Here is a second example where the association between the covariate and the response does differ among the treatment groups:
Example (from Milliken & Johnson vol 3): An exercise physiologist is interested in studying the effectiveness of 3 types of exercise programs. 24 males between the ages of 28 and 35 are enrolled in the study. Each individual has his heart rate measured at rest. The 24 subjects are then randomly assigned to the 3 programs (a CRD).

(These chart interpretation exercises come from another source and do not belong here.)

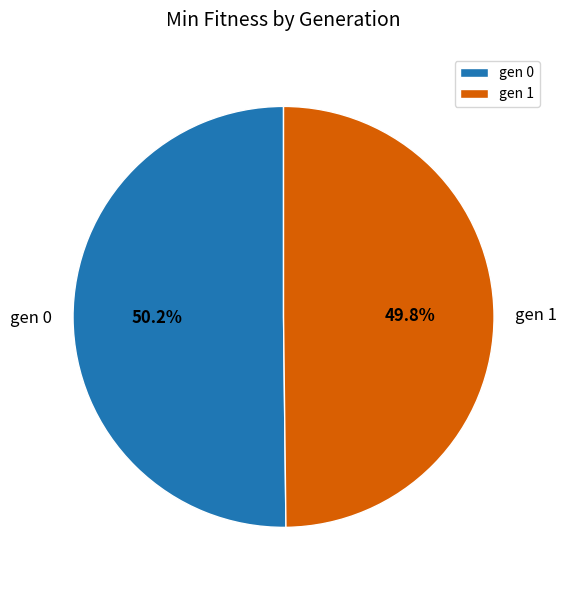

Approximately how many times larger is the value at gen 0 compared to gen 1?

1.0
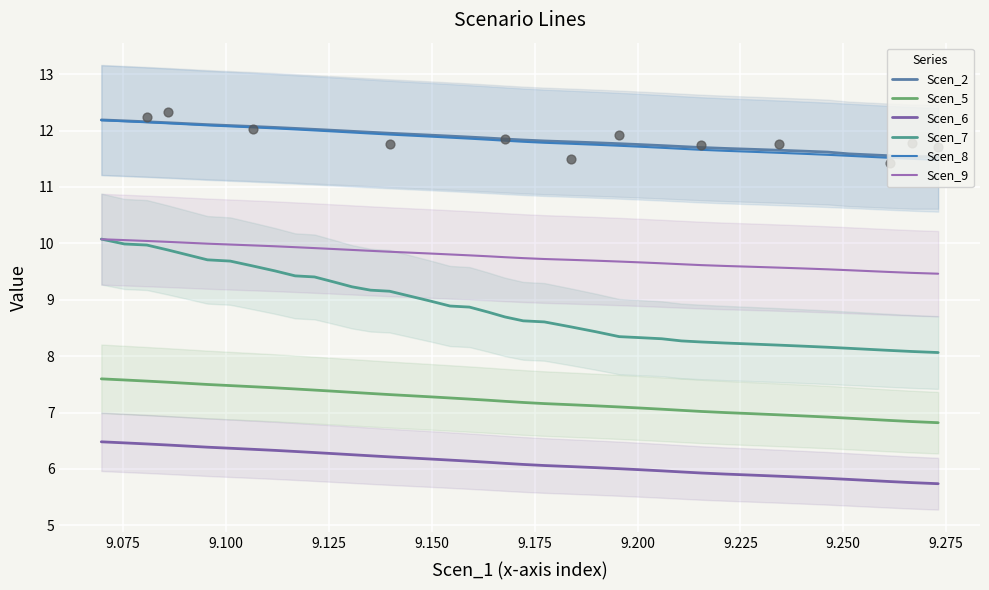

At how many categories does at least one series exceed 7?

40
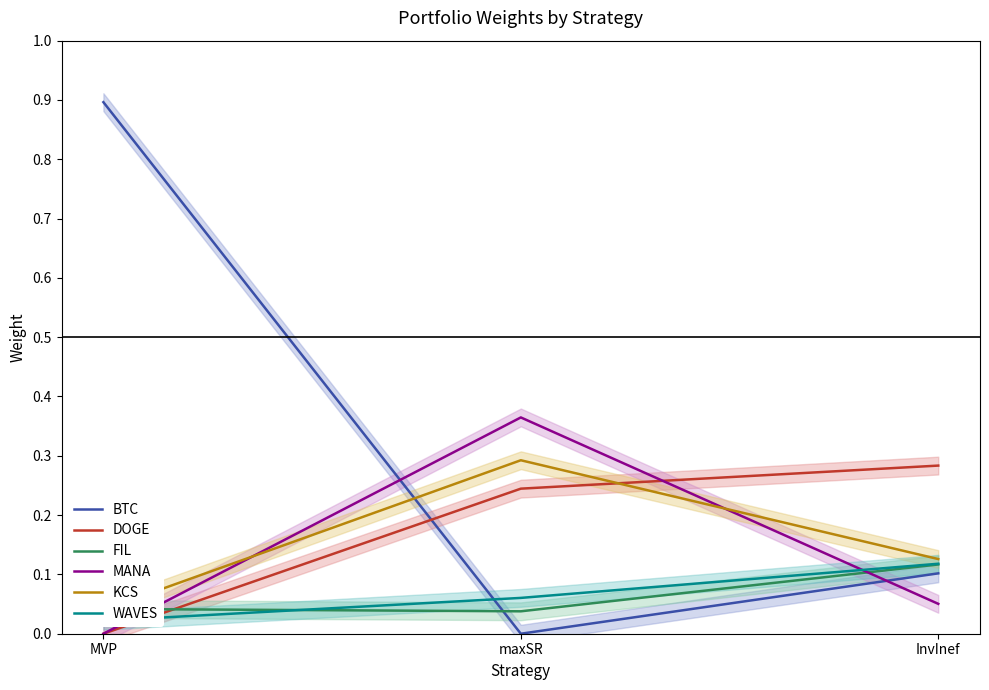

Which has a higher value, InvInef or MVP?

MVP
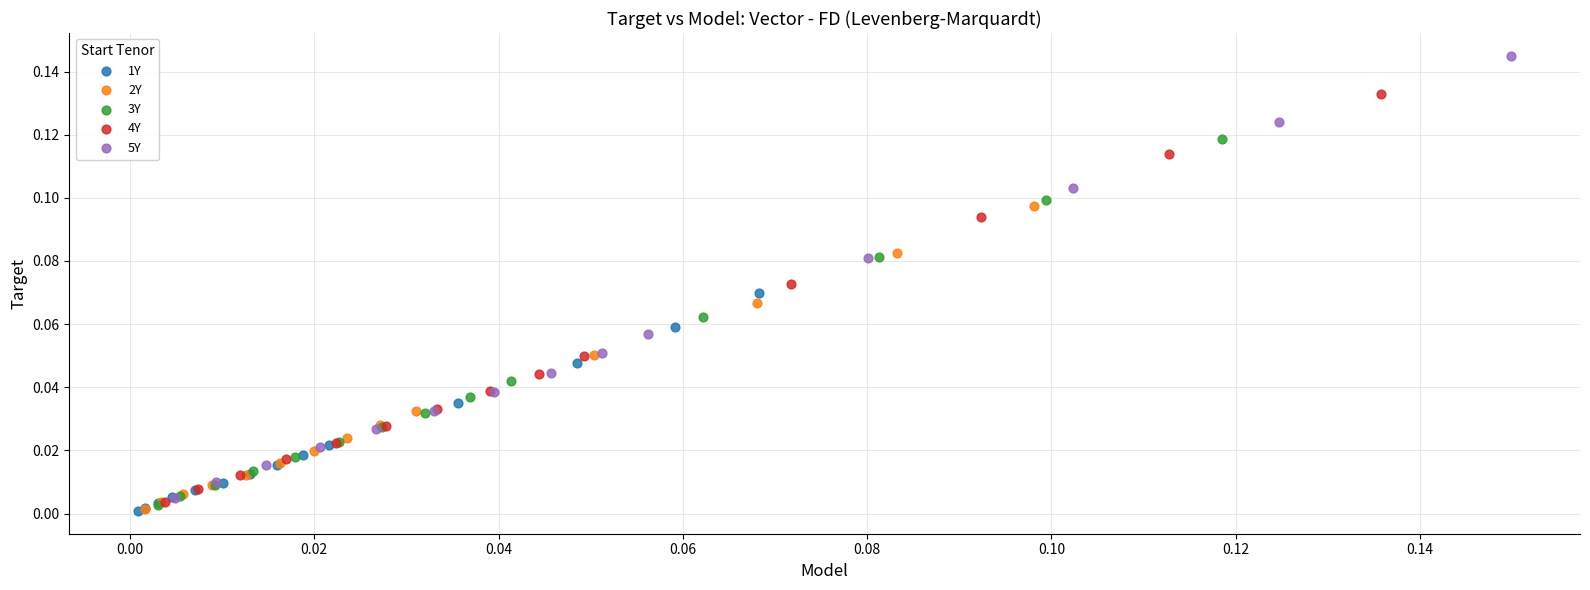

Which series has the widest spread of Y values?

5Y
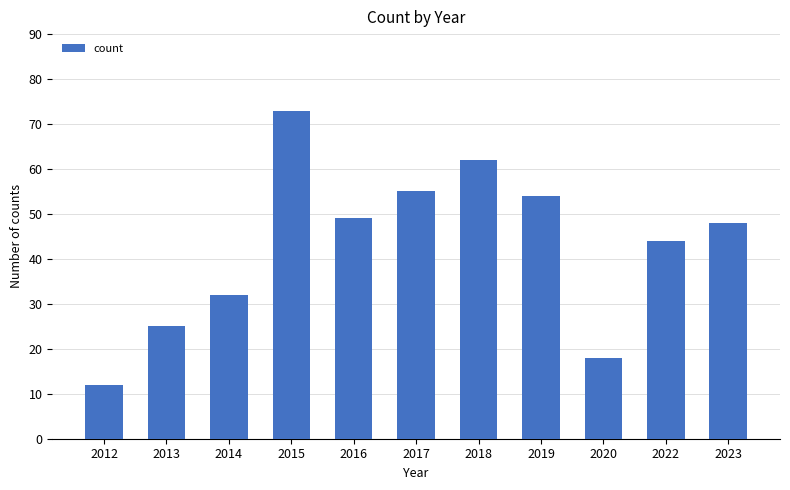

Are the bars horizontal?

No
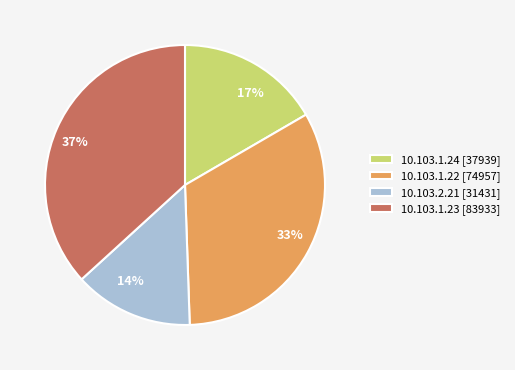

What is the ratio of the value at 10.103.1.24 to the value at 10.103.1.22?

0.5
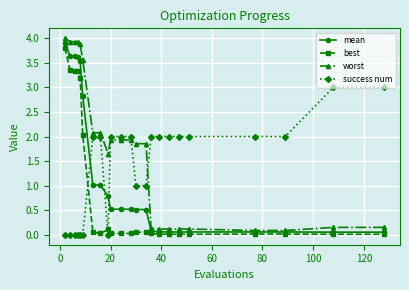

Is this an area chart (filled region under the line)?

No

At the end of the 8 weeks on the exercise program, each subject has his heart rate measured again after a 6-minute run.
proc glm;
class program;
model hrate = initrate | program;
run;
Sum of
Source DF Squares Mean Square F Value Pr > F
Model 5 2432.463977 486.492795 29.50 <.0001
Error 18 296.869356 16.492742
Corrected Total 23 2729.333333
Source DF Type III SS Mean Square F Value Pr > F
initrate 1 1539.535965 1539.535965 93.35 <.0001
program 2 388.117289 194.058645 11.77 0.0005
initrate*program 2 381.126973 190.563487 11.55 0.0006When there is a significant interaction between the covariate and the treatment, then a comparison of treatments depend on the value of the covariate being considered. We might still want to compare the adjusted treatment means at the average value of the covariate in the data set, or we might select a different value of the covariate. In the LSMEANS statement, we can specify the particular value of the covariate to calculate adjusted treatment means using the AT option, as illustrated below:
proc glm;
class program;
model hrate = initrate|program;
lsmeans program / at initrate=60 stderr pdiff adjust=tukey;
lsmeans program / at initrate=80 stderr pdiff adjust=tukey;
run;
Least Squares Means at initrate=60
Adjustment for Multiple Comparisons: Tukey-Kramer
Standard LSMEAN
program hrate LSMEAN Error Pr > |t| Number
p1 141.472996 2.007926 <.0001 1
p2 153.470778 2.254376 <.0001 2
p3 153.310267 1.913754 <.0001 3
Least Squares Means for effect program
Pr > |t| for H0: LSMean(i)=LSMean(j)
i/j 1 2 3
1 0.0024 0.0013
2 0.0024 0.9984
3 0.0013 0.9984
Least Squares Means at initrate=80
Adjustment for Multiple Comparisons: Tukey-Kramer
Standard LSMEAN
program hrate LSMEAN Error Pr > |t| Number
p1 164.696418 1.960674 <.0001 1
p2 172.230730 1.905086 <.0001 2
p3 158.585366 2.055177 <.0001 3
Least Squares Means for effect program
Pr > |t| for H0: LSMean(i)=LSMean(j)
i/j 1 2 3
1 0.0332 0.1074
2 0.0332 0.0003
3 0.1074 0.0003Interpretation: For subjects with an initial resting heart rate of 60 bpm, there is no significant difference between exercise programs 2 and 3. For subjects with an initial resting heart rate of 80 bpm, there is no significant difference between exercise programs 1 and 3.
If we wish, we can have a look at the parameter estimates of the separate-slopes model using the SOLUTION option to the MODEL statement:
proc glm;
class program;
model hrate = initrate|program / solution;
run;
Standard
Parameter Estimate Error t Value Pr > |t|
Intercept 137.4849688 B 9.58049571 14.35 <.0001
initrate 0.2637550 B 0.13678399 1.93 0.0697
program p1 -65.6822400 B 13.65253792 -4.81 0.0001
program p2 -40.2940489 B 14.44003897 -2.79 0.0121
program p3 0.0000000 B . . .
initrate*program p1 0.8974162 B 0.19355172 4.64 0.0002
initrate*program p2 0.6742427 B 0.20263646 3.33 0.0037
initrate*program p3 0.0000000 B . . .
NOTE: The X'X matrix has been found to be singular, and a generalized inverse was used to
solve the normal equations. Terms whose estimates are followed by the letter 'B'
are not uniquely estimable.In these notes, we have seen simple examples of a single covariate with a one-factor layout. It is possible to have multiple covariates, and it is also possible to use covariates with factorial treatment structures that cross multiple experimental factors.